Problem requirements
Look through the lines below and extract each one that contains "picture".

Data for review
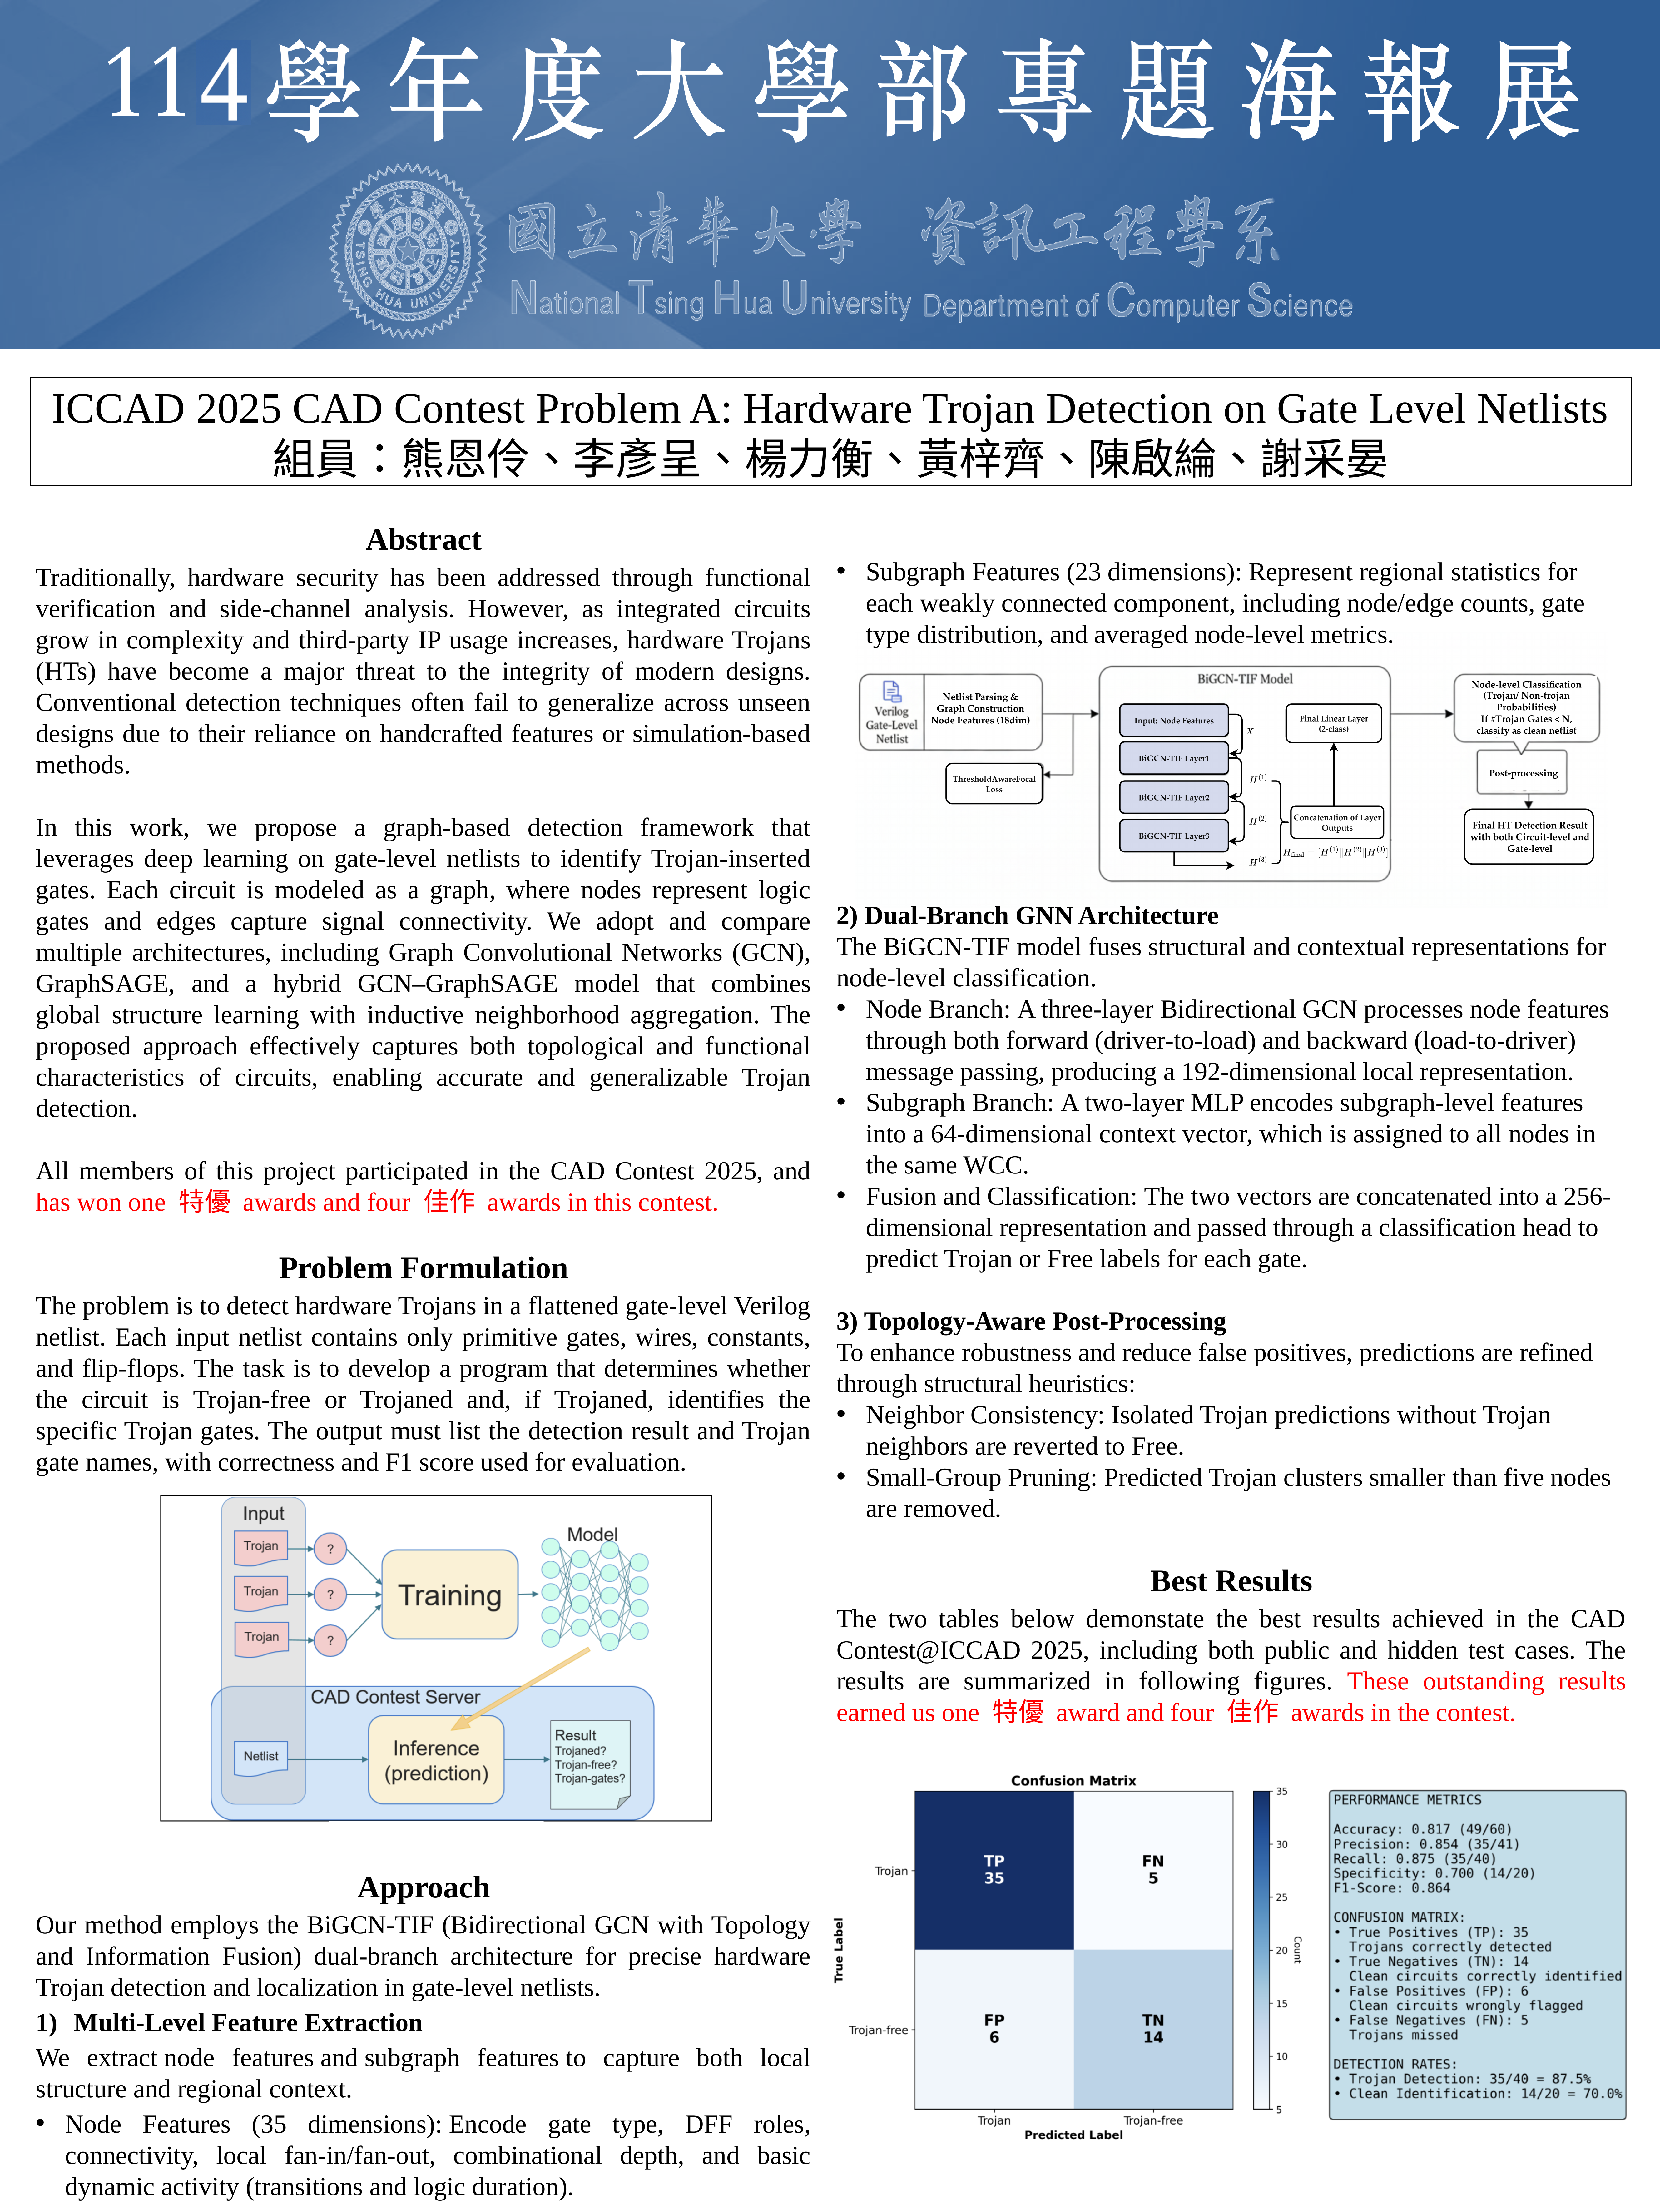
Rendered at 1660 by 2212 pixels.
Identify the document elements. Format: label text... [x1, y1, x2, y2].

text_box Abstract Traditionally, hardware security has been addressed through functional verification and side-channel analysis. However, as integrated circuits grow in complexity and third-party IP usage increases, hardware Trojans (HTs) have become a major threat to the integrity of modern designs. Conventional detection techniques often fail to generalize across unseen designs due to their reliance on handcrafted features or simulation-based methods. In this work, we propose a graph-based detection framework that leverages deep learning on gate-level netlists to identify Trojan-inserted gates. Each circuit is modeled as a graph, where nodes represent logic gates and edges capture signal connectivity. We adopt and compare multiple architectures, including Graph Convolutional Networks (GCN), GraphSAGE, and a hybrid GCN–GraphSAGE model that combines global structure learning with inductive neighborhood aggregation. The proposed approach effectively captures both topological and functional characteristics of circuits, enabling accurate and generalizable Trojan detection. All members of this project participated in the CAD Contest 2025, and has won one 特優 awards and four 佳作 awards in this contest. Problem Formulation The problem is to detect hardware Trojans in a flattened gate-level Verilog netlist. Each input netlist contains only primitive gates, wires, constants, and flip-flops. The task is to develop a program that determines whether the circuit is Trojan-free or Trojaned and, if Trojaned, identifies the specific Trojan gates. The output must list the detection result and Trojan gate names, with correctness and F1 score used for evaluation. Approach Our method employs the BiGCN-TIF (Bidirectional GCN with Topology and Information Fusion) dual-branch architecture for precise hardware Trojan detection and localization in gate-level netlists. Multi-Level Feature Extraction We extract node features and subgraph features to capture both local structure and regional context. Node Features (35 dimensions): Encode gate type, DFF roles, connectivity, local fan-in/fan-out, combinational depth, and basic dynamic activity (transitions and logic duration). [31, 516, 817, 2203]
picture [0, 0, 1660, 369]
picture [156, 1491, 714, 1823]
text_box ICCAD 2025 CAD Contest Problem A: Hardware Trojan Detection on Gate Level Netlists 組員：熊恩伶、李彥呈、楊力衡、黃梓齊、陳啟綸、謝采晏 [30, 377, 1632, 485]
picture [855, 632, 1608, 908]
picture [1317, 1775, 1648, 2145]
text_box Subgraph Features (23 dimensions): Represent regional statistics for each weakly connected component, including node/edge counts, gate type distribution, and averaged node-level metrics. 2) Dual-Branch GNN Architecture The BiGCN-TIF model fuses structural and contextual representations for node-level classification. Node Branch: A three-layer Bidirectional GCN processes node features through both forward (driver-to-load) and backward (load-to-driver) message passing, producing a 192-dimensional local representation. Subgraph Branch: A two-layer MLP encodes subgraph-level features into a 64-dimensional context vector, which is assigned to all nodes in the same WCC. Fusion and Classification: The two vectors are concatenated into a 256-dimensional representation and passed through a classification head to predict Trojan or Free labels for each gate. 3) Topology-Aware Post-Processing To enhance robustness and reduce false positives, predictions are refined through structural heuristics: Neighbor Consistency: Isolated Trojan predictions without Trojan neighbors are reverted to Free. Small-Group Pruning: Predicted Trojan clusters smaller than five nodes are removed. Best Results The two tables below demonstate the best results achieved in the CAD Contest@ICCAD 2025, including both public and hidden test cases. The results are summarized in following figures. These outstanding results earned us one 特優 award and four 佳作 awards in the contest. [832, 521, 1632, 1729]
picture [830, 1775, 1305, 2145]
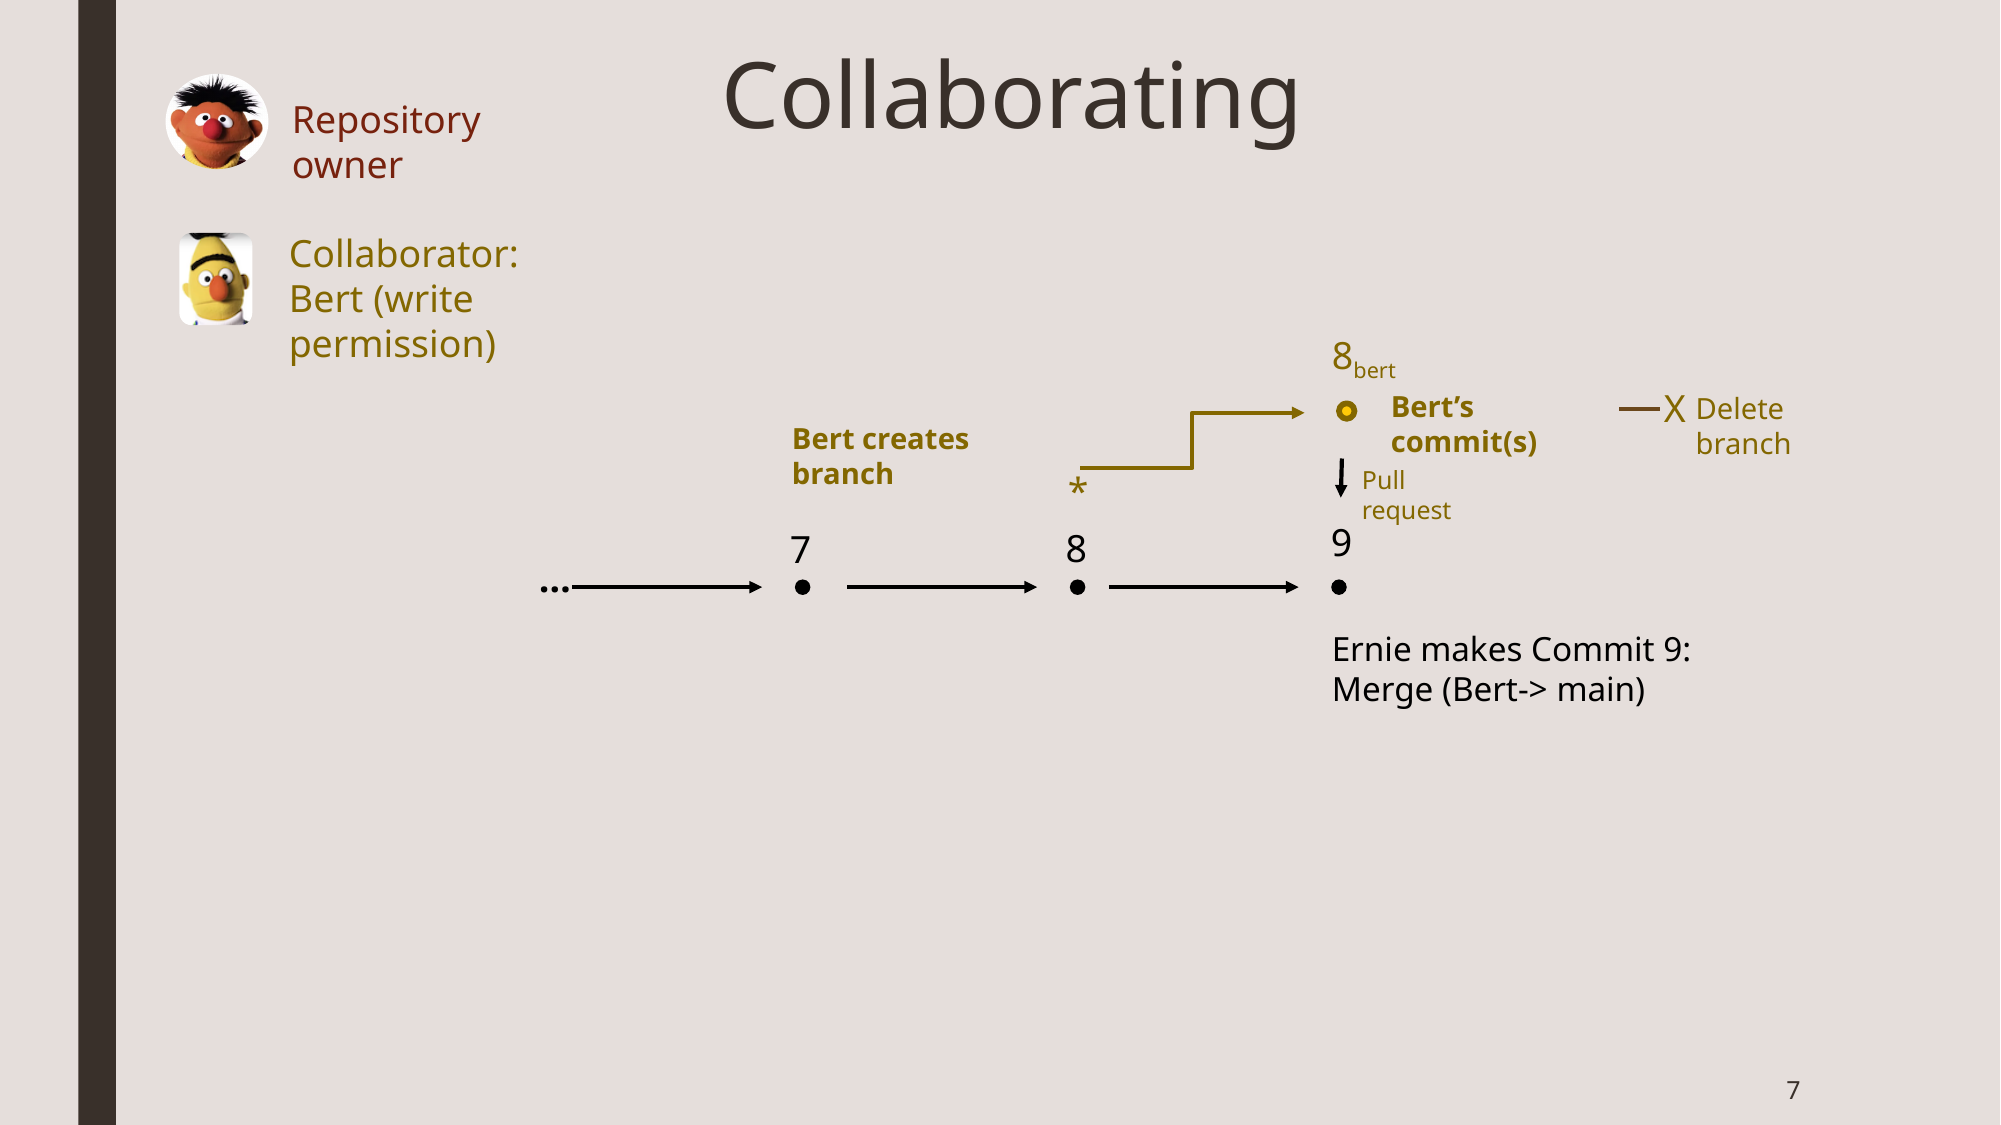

Answer to the problem
picture [0, 0, 1660, 369]
picture [156, 1491, 714, 1823]
picture [855, 632, 1608, 908]
picture [1317, 1775, 1648, 2145]
picture [830, 1775, 1305, 2145]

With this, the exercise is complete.